Never one to be too far behind an ill-thought-out American blunder, the UK has eagerly embarked on a fracking frenzy of its own. Blackpool is now not only famous for sticks of rock, naughty postcards and the Pleasure Beach, but also the UK’s first frack up. Cuadrilla Resources, a UK energy company, has started extracting methane from the Bowland shale formation 4,000 feet underground and less than four miles away from Blackpool Tower.

More sites are planned. Cuadrilla has a licence which covers most of Lancashire and is planning two more wells. In a recent government inquiry, potential areas for drilling included the Weald - the area of the North and South Downs running through Hampshire, Surrey, Kent and Sussex; Cambrian Bay - an area stretching from central England into Wales; the length of the Pennines; and in the Cheshire area in the north-west. See for a map of known shale formations in the UK, and where mining operations have found gas along them. Other energy companies Island Gas, Composite Energy and Nexes are also sniffing around for new wells.

Looking to the horizon, offshore reserves are ringing even more pound signs in the corporate world’s eyes. Fracking in the sea is something that hasn’t yet been explored by the energy industry’s boardrooms, but the potential is massive compared to what could be extracted inland. According to Nigel Smith a Geophysicist from the  British Geological Survey who gave evidence at the government inquiry, “There will not be any environmental problems there either, I would not say. As for the saline [waste] water, it depends how saline it is. Maybe you could just put it into the seawater.” Anyone fancy a paddle?

Elsewhere, Shell are drilling wells. They have already drilled a shale gas well in Sweden, and there is a lot of drilling activity going to take place this year across the rest of Europe, and South Africa.

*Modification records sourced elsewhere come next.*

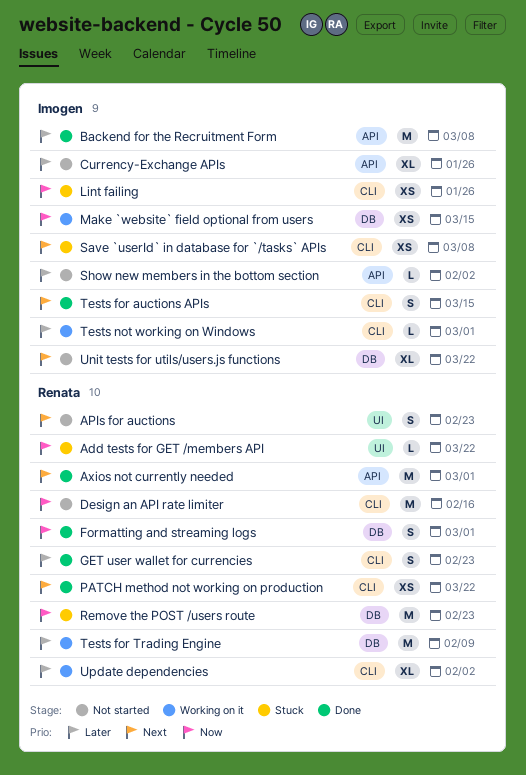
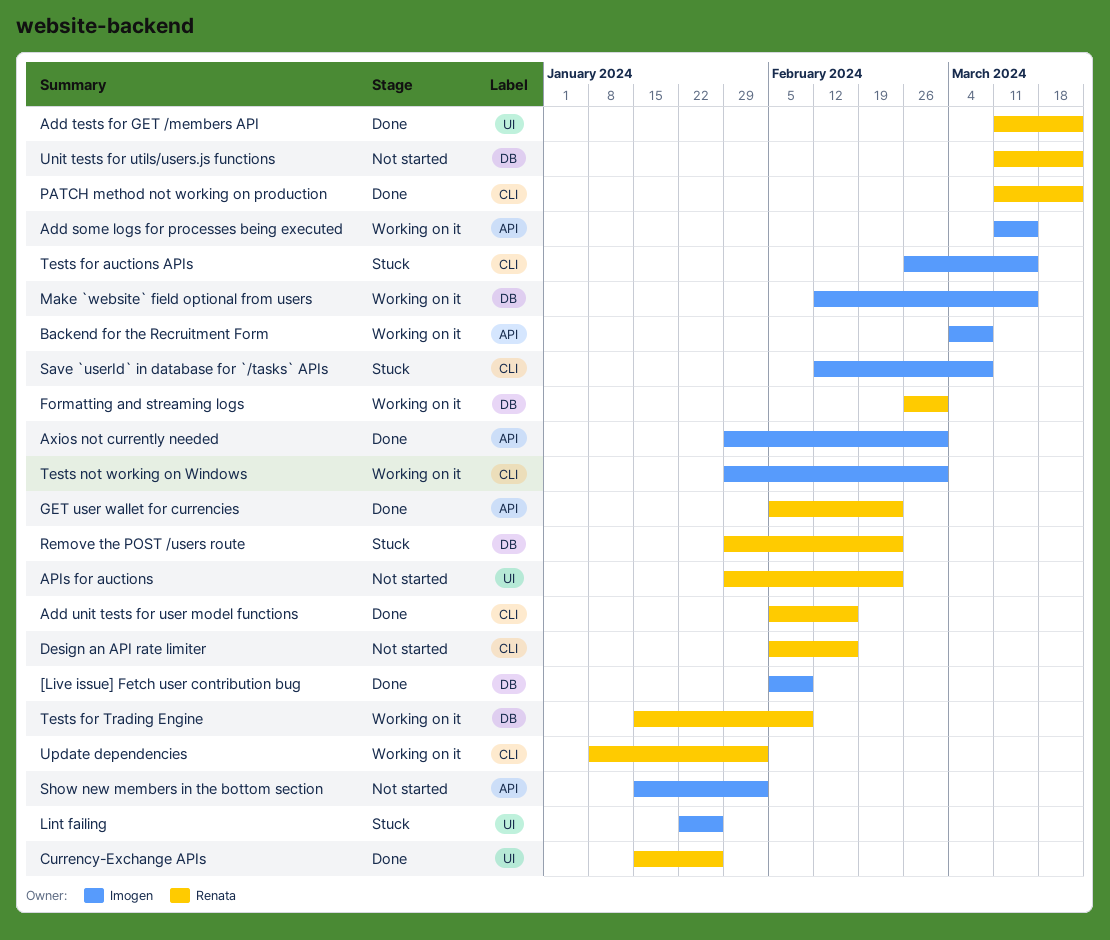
[Live issue] Fetch user contribution bug: none -> present
Add some logs for processes being executed: none -> present
Add tests for GET /members API, status: Stuck -> Done
Add unit tests for user model functions: none -> present
Axios not currently needed, owner: Renata -> Imogen
Backend for the Recruitment Form, status: Done -> Working on it
Currency-Exchange APIs, status: Not started -> Done
Currency-Exchange APIs, owner: Imogen -> Renata
Currency-Exchange APIs, label: API -> UI
Formatting and streaming logs, status: Done -> Working on it
GET user wallet for currencies, label: CLI -> API
Lint failing, label: CLI -> UI
Tests for auctions APIs, status: Done -> Stuck
Unit tests for utils/users.js functions, owner: Imogen -> Renata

China and India have also recently announced plans to search for shale deposits to extract methane.

Some communities have been rallying around to fight this terrifyingly polluting process.

Thousands of people turned out to protest against planned operations in France last month, resulting in the French government becoming one of the first to ban fracking, despite being one of the most  ‘promising’ territories for shale gas drilling in Europe, with extensive deposits in the south and in the area near Paris.

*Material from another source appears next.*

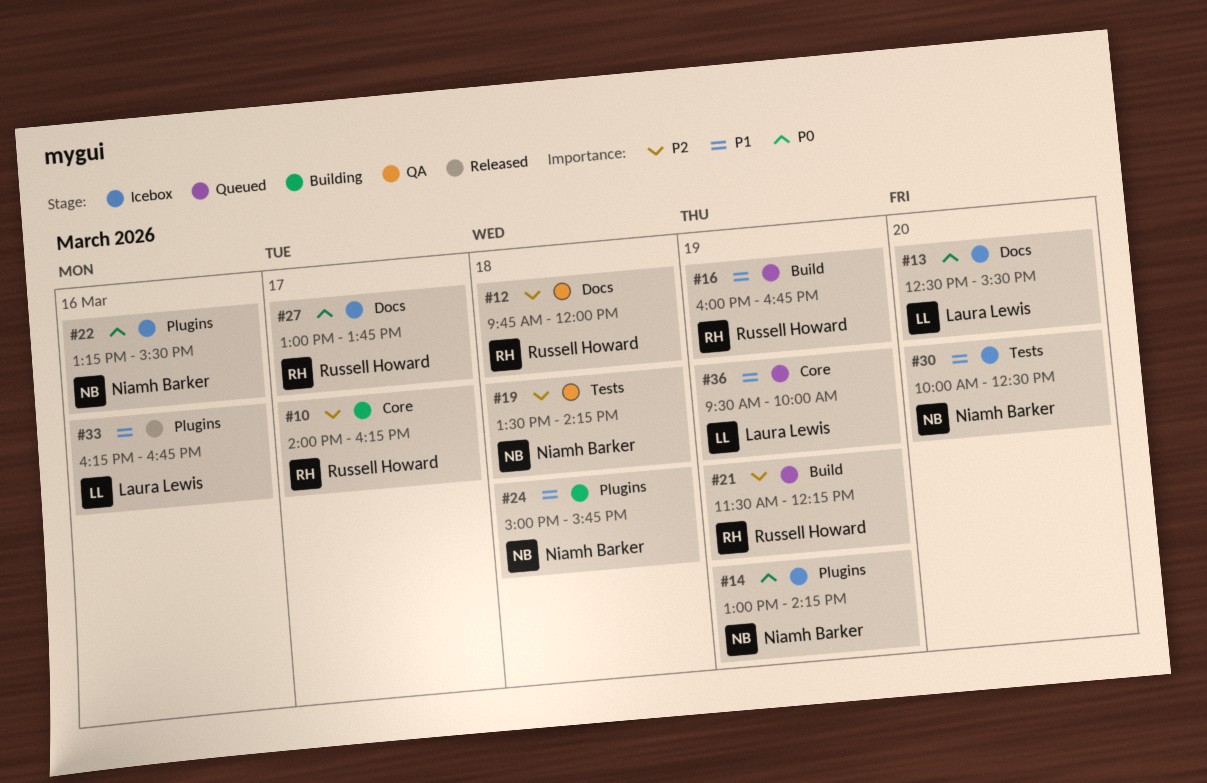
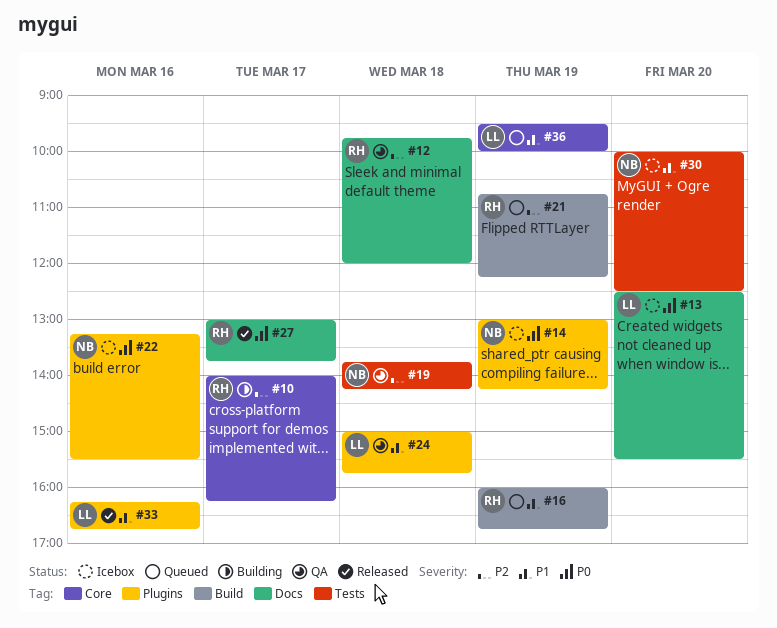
#19, begins: 13:30 -> 13:45
#21, begins: 11:30 -> 10:45
#24, status: Building -> QA
#24, owner: Niamh Barker -> Laura Lewis
#27, status: Icebox -> Released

In the US, students and communities around the wells have been organising against the work of the gas companies, and the American government recently relaunched an inquiry into the environmental impact of fracking following widespread protest. A 2004 report gave fracking a clean bill of health, but the new inquiry is due to reconsider the verdict, but is only due to announce the results in 2013.

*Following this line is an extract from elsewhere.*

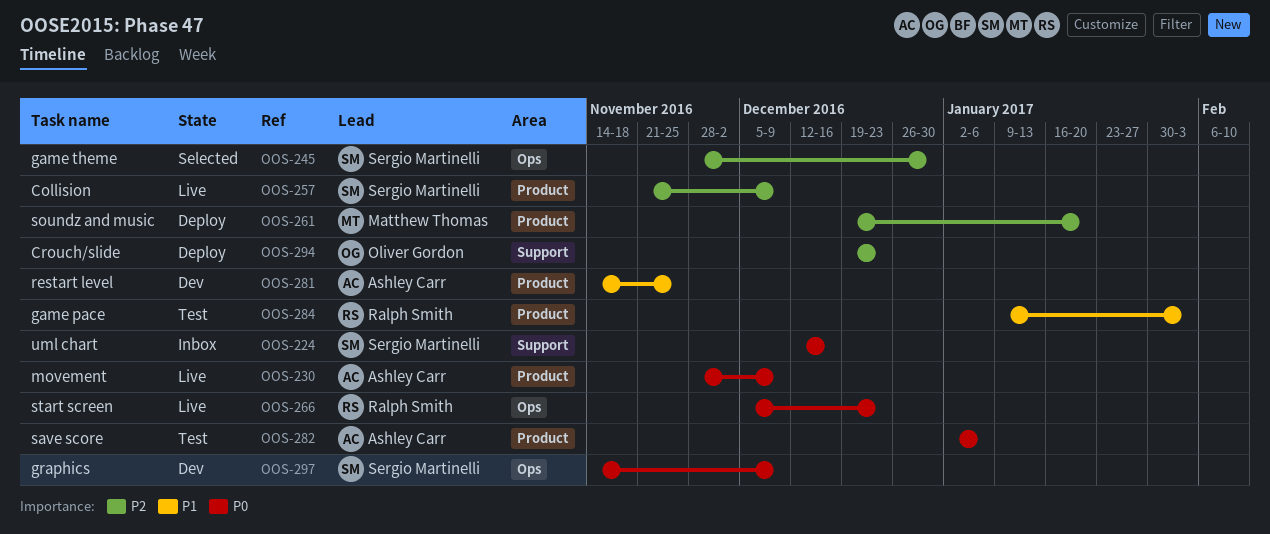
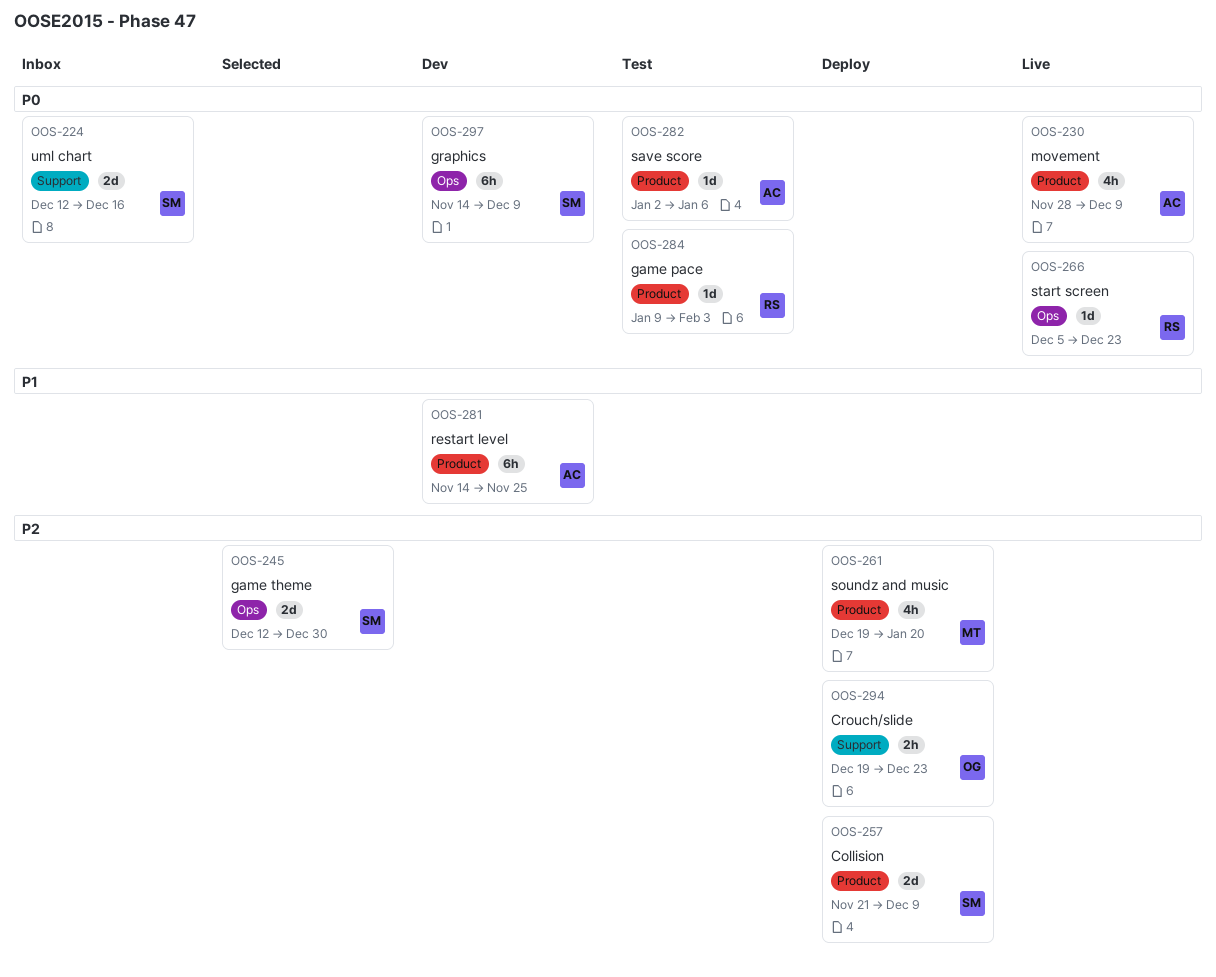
OOS-245, start: Nov 28 -> Dec 12
OOS-257, status: Live -> Deploy
OOS-284, priority: P1 -> P0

Meanwhile, drilling continues apace. One of the key issues is the total lack of knowledge around shale drilling and how the explosions can impact the bedrock. Each shale formation will have its own particular characteristics, and the possibility of blowing holes that will cause the waste fluid to pass into the water table is unknown. Each new well will need to be examined independently to determine the level of risk.

Until the potential polluting consequences are known it is obviously typical money-blinded lunacy to start blasting England’s bedrock with radioactive and carcinogenic chemicals, in return for even more CO2 emissions. They should all fracking leave the well(s) alone.